- _REQUIRED ACTION_:
In the copy you make, keep each entry exactly as it is and leave out all images.

--- STUDY MATERIAL Enclosed Below ---

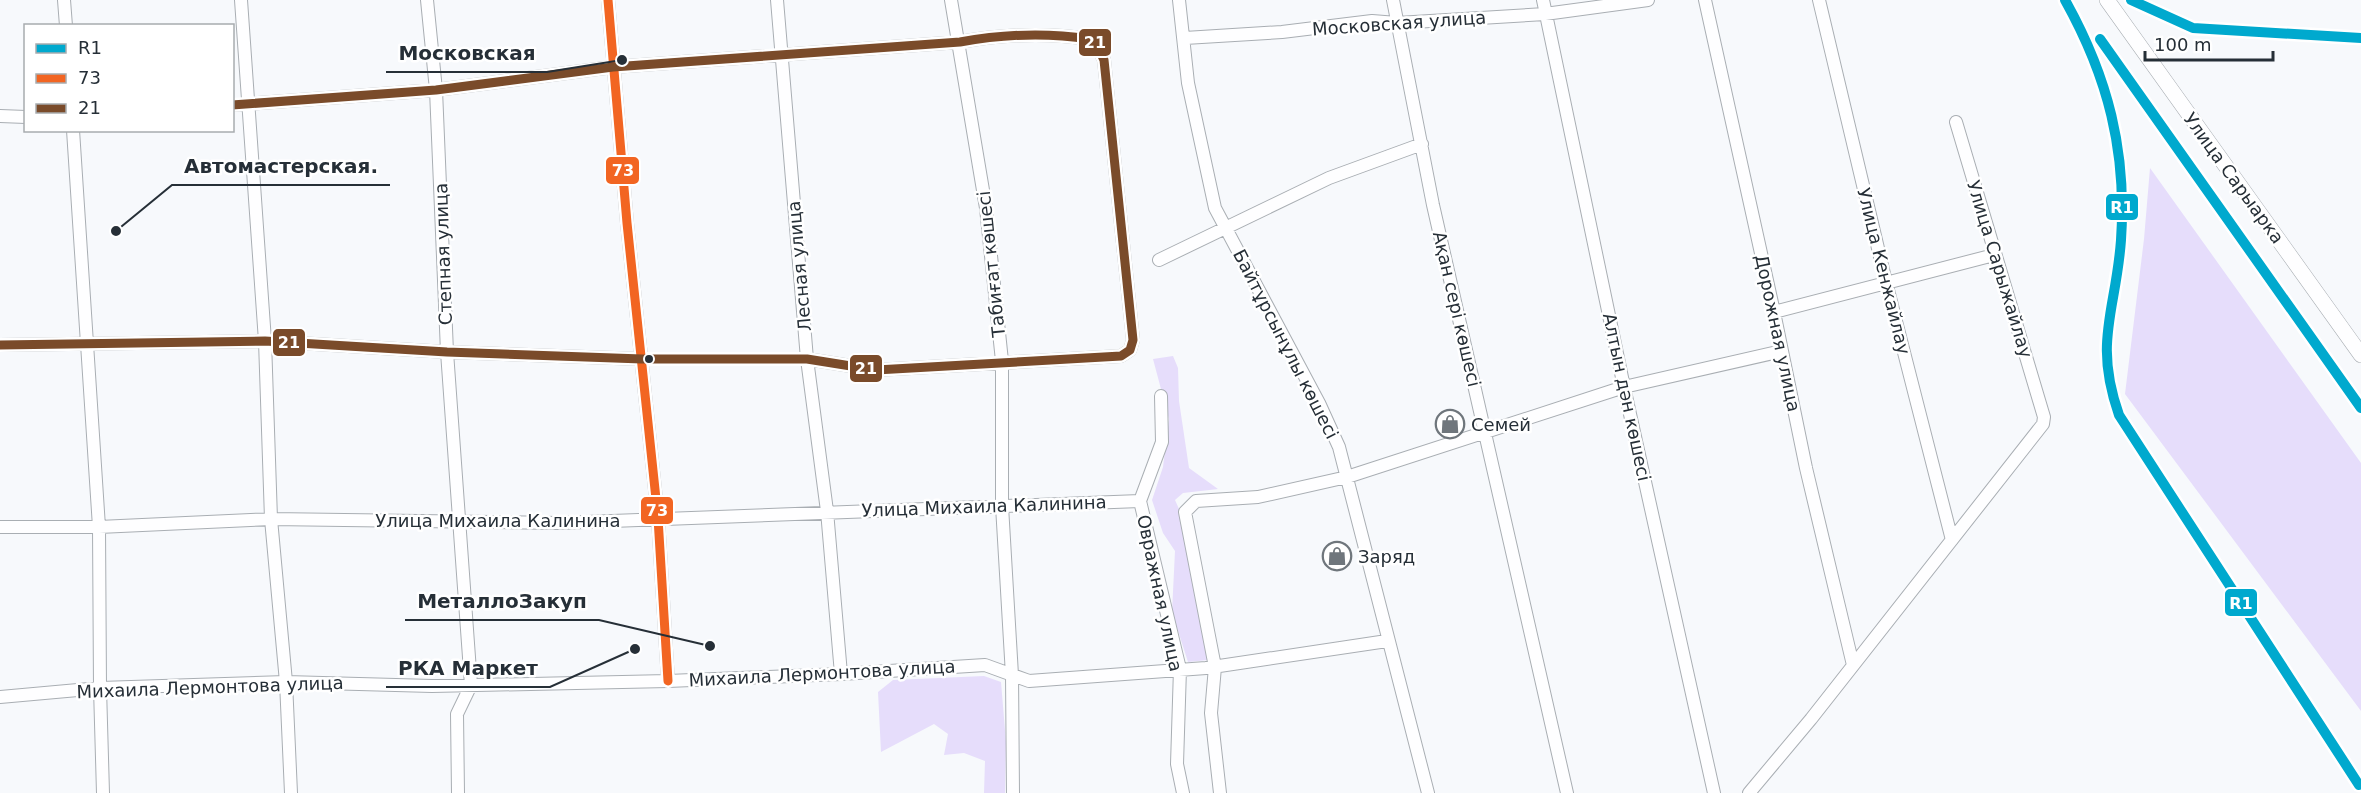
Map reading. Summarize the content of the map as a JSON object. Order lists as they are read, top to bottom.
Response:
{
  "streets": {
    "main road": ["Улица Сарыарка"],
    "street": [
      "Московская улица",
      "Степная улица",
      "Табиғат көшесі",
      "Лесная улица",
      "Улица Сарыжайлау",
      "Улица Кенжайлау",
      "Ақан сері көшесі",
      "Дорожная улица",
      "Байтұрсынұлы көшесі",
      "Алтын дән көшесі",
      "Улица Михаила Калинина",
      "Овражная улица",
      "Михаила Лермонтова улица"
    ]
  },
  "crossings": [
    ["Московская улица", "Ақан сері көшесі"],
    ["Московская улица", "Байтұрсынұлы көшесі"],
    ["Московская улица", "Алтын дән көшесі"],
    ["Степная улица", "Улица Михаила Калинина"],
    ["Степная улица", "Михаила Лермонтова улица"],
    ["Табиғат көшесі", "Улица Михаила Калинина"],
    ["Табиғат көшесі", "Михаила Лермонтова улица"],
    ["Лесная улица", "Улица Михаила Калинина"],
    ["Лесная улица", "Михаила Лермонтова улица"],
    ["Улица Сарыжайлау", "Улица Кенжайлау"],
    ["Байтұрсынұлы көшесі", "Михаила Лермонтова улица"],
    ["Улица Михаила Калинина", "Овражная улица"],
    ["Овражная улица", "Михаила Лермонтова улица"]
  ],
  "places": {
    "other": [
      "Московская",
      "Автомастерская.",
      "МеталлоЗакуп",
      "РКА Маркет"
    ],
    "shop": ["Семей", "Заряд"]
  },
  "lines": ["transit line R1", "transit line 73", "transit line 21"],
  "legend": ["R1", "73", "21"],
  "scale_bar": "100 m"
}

--- End of Enclosed STUDY MATERIAL ---

- _TASK RESULT_:
Map reading. Summarize the content of the map as a JSON object. Order lists as they are read, top to bottom.
Response:
{
  "streets": {
    "main road": ["Улица Сарыарка"],
    "street": [
      "Московская улица",
      "Степная улица",
      "Табиғат көшесі",
      "Лесная улица",
      "Улица Сарыжайлау",
      "Улица Кенжайлау",
      "Ақан сері көшесі",
      "Дорожная улица",
      "Байтұрсынұлы көшесі",
      "Алтын дән көшесі",
      "Улица Михаила Калинина",
      "Овражная улица",
      "Михаила Лермонтова улица"
    ]
  },
  "crossings": [
    ["Московская улица", "Ақан сері көшесі"],
    ["Московская улица", "Байтұрсынұлы көшесі"],
    ["Московская улица", "Алтын дән көшесі"],
    ["Степная улица", "Улица Михаила Калинина"],
    ["Степная улица", "Михаила Лермонтова улица"],
    ["Табиғат көшесі", "Улица Михаила Калинина"],
    ["Табиғат көшесі", "Михаила Лермонтова улица"],
    ["Лесная улица", "Улица Михаила Калинина"],
    ["Лесная улица", "Михаила Лермонтова улица"],
    ["Улица Сарыжайлау", "Улица Кенжайлау"],
    ["Байтұрсынұлы көшесі", "Михаила Лермонтова улица"],
    ["Улица Михаила Калинина", "Овражная улица"],
    ["Овражная улица", "Михаила Лермонтова улица"]
  ],
  "places": {
    "other": [
      "Московская",
      "Автомастерская.",
      "МеталлоЗакуп",
      "РКА Маркет"
    ],
    "shop": ["Семей", "Заряд"]
  },
  "lines": ["transit line R1", "transit line 73", "transit line 21"],
  "legend": ["R1", "73", "21"],
  "scale_bar": "100 m"
}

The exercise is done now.